Eating healthy can be a little tough during the colder months. As the temperatures drop below 40, we can tend to crave hearty and comforting foods like braised stews, stick-to-your-ribs mac and cheese and big, delicious bowls of ramen noodles. I don’t know about you, but the last thing I want as I’m cozying up to the fireplace is a plate of cold salad.
I used to think the word “salad” only described the green kind ― with chilled lettuce and accompanying vegetables. But then I realized a salad can be anything I want it to be. And in the winter, I want it to be a warm one. Enter my warm braised bean salad. It’s a dish I can make on a Sunday night and enjoy throughout the week ― either as a main lunch course or as a side for dinner when paired with a lean protein.
The base of this recipe starts with white cannellini beans. I prefer to soak overnight to speed up the cooking time the next day. It also removes the indigestible sugars that cause flatulence. Yes, I just said “flatulence.” The key to really flavorful beans lies in just two ingredients ― salt and bay leaves. The bay leaf will make it taste like it’s been cooking all day, and the salt will give it flavor.
After the beans cook, I toss them with some sumac-roasted vegetables and sautéed spinach.

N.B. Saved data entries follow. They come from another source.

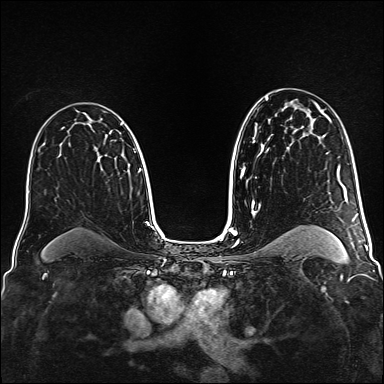
Breast MRI (dynamic contrast-enhanced), one axial slice. Position 99 of 160 along the scan axis. Dynamic contrast-enhanced series, time point 2 of 6 at this slice position (early post-contrast). 1.5 T. TE 2.3 ms, TR 5.2 ms. 384 × 384 image matrix, field of view 320 × 320 mm. Female patient.
Structures marked on this image (semi-automatically segmented with operator editing):
- enhancing-tissue mask used for the functional tumour volume (all voxels passing the contrast-enhancement thresholds inside the analysis volume; usually the tumour): bounding box <97,124,123,162> (left, top, right, bottom; pixels)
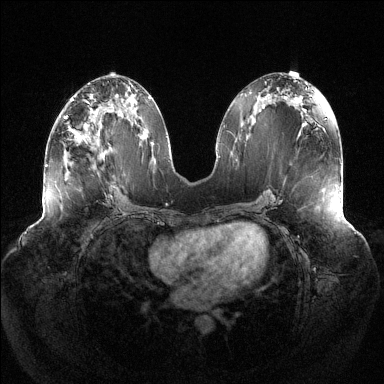
Breast MRI (dynamic contrast-enhanced), one axial slice. Position 62 of 144 along the scan axis. Dynamic contrast-enhanced series, time point 2 of 6 at this slice position (early post-contrast). 1.5 T. TE 1.5 ms, TR 4.6 ms. 1.2 mm slice thickness. 384 × 384 image matrix, field of view 430 × 430 mm. Female patient.
Structures marked on this image (semi-automatically segmented with operator editing):
- enhancing-tissue mask used for the functional tumour volume (all voxels passing the contrast-enhancement thresholds inside the analysis volume; usually the tumour): box from (x=65, y=109) to (x=99, y=144) px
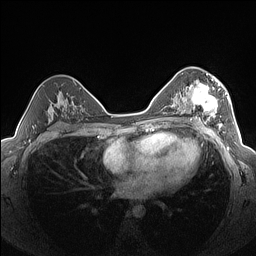
Breast MRI (dynamic contrast-enhanced), one axial slice; slice 90 of 160 in the series (ordered by position); dynamic contrast-enhanced series, time point 2 of 7 at this slice position (early post-contrast); 1.5 T; TE 1.4 ms, TR 5 ms; 1.3 mm slice thickness; 256 × 256 image matrix, field of view 320 × 320 mm. Female patient.
Structures marked on this image (semi-automatic segmentation, software-assisted and operator-edited):
- enhancing-tissue mask used for the functional tumour volume (all voxels passing the contrast-enhancement thresholds inside the analysis volume; usually the tumour): box from (x=182, y=76) to (x=227, y=126) px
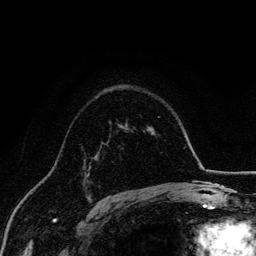
Breast MRI, one axial slice. Slice 98 of 134 in the series (ordered by position). Cropped to one breast. Dynamic contrast-enhanced series, time point 2 of 6 at this slice position (early post-contrast). 3 T. TE 4.2 ms, TR 7.9 ms. 1.2 mm slice thickness. 256 × 256 image matrix. Female patient.
Annotated regions visible in this slice (semi-automatic segmentation, software-assisted and operator-edited):
- enhancing-tissue mask used for the functional tumour volume (all voxels passing the contrast-enhancement thresholds inside the analysis volume; usually the tumour): bounding box (x1, y1, x2, y2) in pixels: (85, 162, 91, 178)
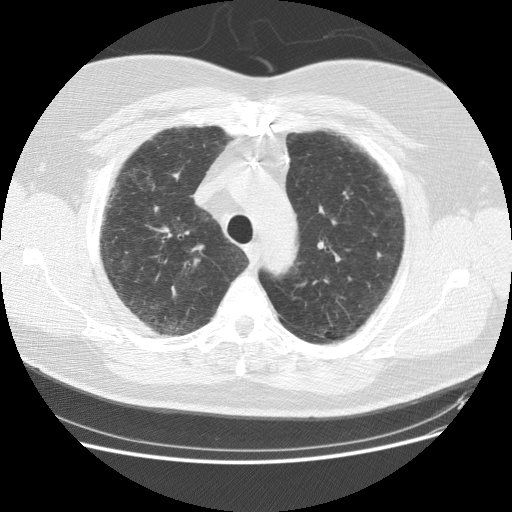
Low-dose screening chest CT, axial slice; baseline annual screen; lung window (W 1500 / L -600 HU); standard (soft-tissue) reconstruction kernel (STANDARD); 120 kVp; slice 31 of 151 in the series; 512 × 512 image matrix, field of view 378 × 378 mm. Male, age 59 years at enrolment.
Lesion marked by an expert reader, bounding box [x1, y1, x2, y2] px = [92, 166, 142, 225]. The screening reader recorded 2 non-calcified nodules or masses ≥4 mm on this exam (right middle lobe, right lower lobe); which of them this box marks is not recorded. Official screen result: positive, change unspecified: nodule(s) >= 4 mm or enlarging nodule(s), mass(es), or other non-specific abnormalities suspicious for lung cancer. Lung cancer was diagnosed 338 days after this screen: adenocarcinoma, NOS, right upper lobe, right middle lobe, moderately differentiated (G2), stage IA (AJCC 6th edition), 13 mm at pathology.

I like to use sweet potato, carrots, red onion and delicata squash, but you can choose whatever fits your taste. Broccoli, cauliflower, butternut squash or winter beets would also taste great. Lastly, I dress the salad with a bright, zesty lemon-and-herb vinaigrette. It gives the salad some brightness and acidity to balance the heaviness of the white beans.

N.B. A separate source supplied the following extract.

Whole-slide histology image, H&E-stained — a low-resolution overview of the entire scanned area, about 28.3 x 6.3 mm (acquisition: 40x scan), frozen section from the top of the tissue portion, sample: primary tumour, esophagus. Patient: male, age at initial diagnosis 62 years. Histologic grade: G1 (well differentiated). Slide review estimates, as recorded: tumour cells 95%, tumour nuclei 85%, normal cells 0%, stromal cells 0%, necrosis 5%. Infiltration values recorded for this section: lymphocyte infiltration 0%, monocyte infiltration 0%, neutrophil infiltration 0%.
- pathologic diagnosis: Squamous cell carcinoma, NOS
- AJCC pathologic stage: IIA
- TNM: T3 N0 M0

This winter, don’t get stuck in a rut eating cold salads. Think outside the box and try this warming, nourishing bowl of beans. The best part? It’s gluten-free, dairy-free, vegan and still delicious. Say it isn’t so.
Warm Braised Bean Salad
1 pound dried cannellini beans
1 bay leaf
2 large carrots, peeled and diced
1 red onion, peeled and sliced into 1/2-inch half-moons
1 large sweet potato, peeled and diced
1 delicata squash, halved, seeded and sliced into 1/2-inch pieces
3 tablespoons olive oil, divided
1 tablespoon sumac
3 cups fresh baby spinach
Lemon Herb Vinaigrette
1 tablespoon Dijon mustard
1/4 cup lemon juice
1/2 teaspoon kosher salt
1/2 cup olive oil, plus 1 tablespoon for pan
2 tablespoons chopped parsley
2 tablespoons chives
1. Rinse beans under cold water to remove any dirt or debris. Then transfer to a large bowl and cover with at least 2 inches of water. Soak for at least 6 hours or up to overnight.
2. Drain and rinse the beans, then transfer to a large soup pot. Cover with at least 2 inches of water and add 1 tablespoon of salt and bay leaf. Bring to a boil, then reduce to a simmer and cook, stirring occasionally, about 45 minutes to 1 hour, until tender. Drain and set aside.
3. Preheat oven to 425 F. Line two baking sheets with parchment paper.
4. Toss together cut vegetables with olive oil, sumac and 2 teaspoons salt. Transfer to prepared baking sheets and bake for 25 to 30 minutes, turning once, until tender and browned.
5. In a small bowl, whisk together Dijon, lemon juice and salt. Slowly whisk in olive oil until it’s emulsified, then stir in fresh herbs. Set aside.
6. Heat 1 tablespoon olive oil over medium heat in skillet. Add spinach and season with salt. Cook until wilted, about 2 minutes.
7. In a large bowl, toss together cooked beans, roasted vegetables, cooked spinach and lemon dressing. Season with more salt and serve.